Options Premium - Definition


Options Premium is the price of an options contract.

Options Premium - Introduction


What is Options Premium? Is it like an insurance premium? How is does that work in options trading?

Options Premium is one of those terms that are always mentioned in options trading but few people know what it really means. In fact, options premium is one options trading term that has been used to mean very different things by different teachers or education materials and has caused considerable confusion. However, due to the widespread use of the term "Options Premium", options traders must know exactly what it means in order to make sense of the many options lectures or lessons out there.

This tutorial shall explain the different meanings of Options Premium and how it affect your options trading.



What Is Options Premium?


Options premium has been used loosely to refer to the price of an option. Some options guru say you pay "Options Premium" to buy an option and some options guru also say you gain "Options Premium" when you write an option. However, this is exactly where it gets confusing. The pricing of an option is actually made up of two parts; Intrinsic Value and Extrinsic Value (read more about Options Pricing). You pay the whole price of an option when you buy an option but you really only gain the extrinsic value as profit when you write options if the price of the stock remains stable. The term "Options Premium" has been used interchangably by many options experts to refer to the overall price of an option and the "Extrinsic Value" of an option. As such, options premium can mean:

1. The Whole Price of an Option

or

2. Extrinsic Value of an Option


That's right. There is no standardization as to the exact meaning of the term "Options Premium" and you can still hear options experts on TV using the term to mean either one of the above interchangably. This is why it is very important to clarify the meaning of what "Options Premium" mean with the person delivering the options training particularly in the area of options spreads where the distinction between extrinsic value and the whole price of an option is extremely important.

Two Meanings of Options Premium




Options Premium: Whole Price of an Option


When most of the experts on TV talk about the term "Options Premium" in general talks about investment alternatives, they usually mean the whole price of an option.
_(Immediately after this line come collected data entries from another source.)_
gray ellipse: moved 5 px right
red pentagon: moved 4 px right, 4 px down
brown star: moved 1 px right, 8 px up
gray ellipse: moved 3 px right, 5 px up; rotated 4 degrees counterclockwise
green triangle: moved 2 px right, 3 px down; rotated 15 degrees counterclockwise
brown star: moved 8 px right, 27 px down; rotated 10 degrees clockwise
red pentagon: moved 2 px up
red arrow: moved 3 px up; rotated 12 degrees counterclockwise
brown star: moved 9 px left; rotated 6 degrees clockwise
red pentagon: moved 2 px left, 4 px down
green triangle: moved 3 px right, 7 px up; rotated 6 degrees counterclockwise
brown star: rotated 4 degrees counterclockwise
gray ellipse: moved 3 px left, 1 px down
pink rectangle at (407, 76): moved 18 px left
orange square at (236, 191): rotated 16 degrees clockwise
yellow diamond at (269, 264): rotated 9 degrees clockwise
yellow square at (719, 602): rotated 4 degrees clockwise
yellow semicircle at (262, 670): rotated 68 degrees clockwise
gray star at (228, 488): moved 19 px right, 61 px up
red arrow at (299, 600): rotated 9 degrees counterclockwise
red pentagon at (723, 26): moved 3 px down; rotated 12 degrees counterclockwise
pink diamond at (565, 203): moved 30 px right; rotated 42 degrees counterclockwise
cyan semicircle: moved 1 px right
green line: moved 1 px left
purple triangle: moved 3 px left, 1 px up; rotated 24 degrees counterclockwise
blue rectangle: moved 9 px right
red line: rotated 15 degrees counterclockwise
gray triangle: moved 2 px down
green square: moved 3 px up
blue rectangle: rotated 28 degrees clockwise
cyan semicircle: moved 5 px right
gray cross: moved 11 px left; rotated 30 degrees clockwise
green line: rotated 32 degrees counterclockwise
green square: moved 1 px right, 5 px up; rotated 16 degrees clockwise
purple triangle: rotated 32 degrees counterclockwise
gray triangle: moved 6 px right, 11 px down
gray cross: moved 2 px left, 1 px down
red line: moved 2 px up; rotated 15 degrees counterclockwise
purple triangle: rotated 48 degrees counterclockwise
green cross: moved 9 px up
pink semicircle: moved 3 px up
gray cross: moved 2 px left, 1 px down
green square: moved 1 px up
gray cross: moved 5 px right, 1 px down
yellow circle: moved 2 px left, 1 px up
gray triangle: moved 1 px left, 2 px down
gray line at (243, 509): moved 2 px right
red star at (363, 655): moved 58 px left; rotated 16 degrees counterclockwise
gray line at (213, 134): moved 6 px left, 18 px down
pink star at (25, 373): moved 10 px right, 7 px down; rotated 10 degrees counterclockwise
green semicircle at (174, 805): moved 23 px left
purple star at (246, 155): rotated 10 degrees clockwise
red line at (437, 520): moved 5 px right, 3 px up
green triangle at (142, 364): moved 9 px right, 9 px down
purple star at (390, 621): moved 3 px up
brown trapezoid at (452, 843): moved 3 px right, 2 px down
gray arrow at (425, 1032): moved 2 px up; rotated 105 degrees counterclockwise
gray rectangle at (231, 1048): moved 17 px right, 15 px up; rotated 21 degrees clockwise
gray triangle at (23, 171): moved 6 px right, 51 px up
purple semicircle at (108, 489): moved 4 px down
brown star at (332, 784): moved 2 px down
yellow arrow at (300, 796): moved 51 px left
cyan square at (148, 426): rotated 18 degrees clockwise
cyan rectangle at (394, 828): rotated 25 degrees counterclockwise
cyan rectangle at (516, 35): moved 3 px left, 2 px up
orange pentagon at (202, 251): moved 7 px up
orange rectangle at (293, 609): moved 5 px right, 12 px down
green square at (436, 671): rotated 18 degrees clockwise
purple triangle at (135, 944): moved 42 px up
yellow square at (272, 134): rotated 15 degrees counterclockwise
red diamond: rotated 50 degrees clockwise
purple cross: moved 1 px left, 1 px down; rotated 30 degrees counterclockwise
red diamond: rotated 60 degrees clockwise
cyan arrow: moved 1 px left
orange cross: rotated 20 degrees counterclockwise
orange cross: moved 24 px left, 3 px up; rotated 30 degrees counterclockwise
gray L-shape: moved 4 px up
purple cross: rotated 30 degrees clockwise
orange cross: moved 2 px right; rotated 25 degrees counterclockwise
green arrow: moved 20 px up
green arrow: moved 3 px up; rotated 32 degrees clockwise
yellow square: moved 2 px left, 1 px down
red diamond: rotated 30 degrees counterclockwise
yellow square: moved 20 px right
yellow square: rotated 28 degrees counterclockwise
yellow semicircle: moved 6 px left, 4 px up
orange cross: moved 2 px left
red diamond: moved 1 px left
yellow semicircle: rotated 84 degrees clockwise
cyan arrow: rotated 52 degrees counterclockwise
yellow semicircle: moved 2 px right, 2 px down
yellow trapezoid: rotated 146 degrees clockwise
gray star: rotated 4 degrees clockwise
Statements such as "You pay a premium of $X for a call option" or "You pay an options premium to buy an option" usually refers to the whole price of an option. The rationale behind using the term "Options Premium" in this way is in reference to options being like insurance where you pay a "premium" for the coverage. In this context, options premium usually mean the "Asking Price" of an option (read more about Options Prices).

Options Premium as Whole Price of an Option Example



Assuming AAPL is trading at $385 and its November $380 strike price call option is asking at $6.80.

In this case, the options premium of AAPL's November $380 strike price call option is $6.80, referring to the whole price an the option.




Options Premium: Extrinsic Value of an Option


When talking about options pricing, writing options or options strategies, the term "Options Premium" is widely used to refer to the "Extrinsic Value" of an option. Statements such as "You earn the premium when you write an option" or "The premium value decays over time" usually refers to the extrinsic value of an option. The rationale behind using the term "Options Premium" in this way stems from the idea that you pay a "premium" over its intrinsic value, hence extrinsic value is also known as "premium value".

Options Premium as Extrinsic Value of an Option Example



Assuming AAPL is trading at $385 and its November $380 strike price call option is asking at $6.80.

In this case, the options premium of AAPL's November $380 strike price call option is:

$6.80 - ($385 - $380) = $1.80 referring to the extrinsic value.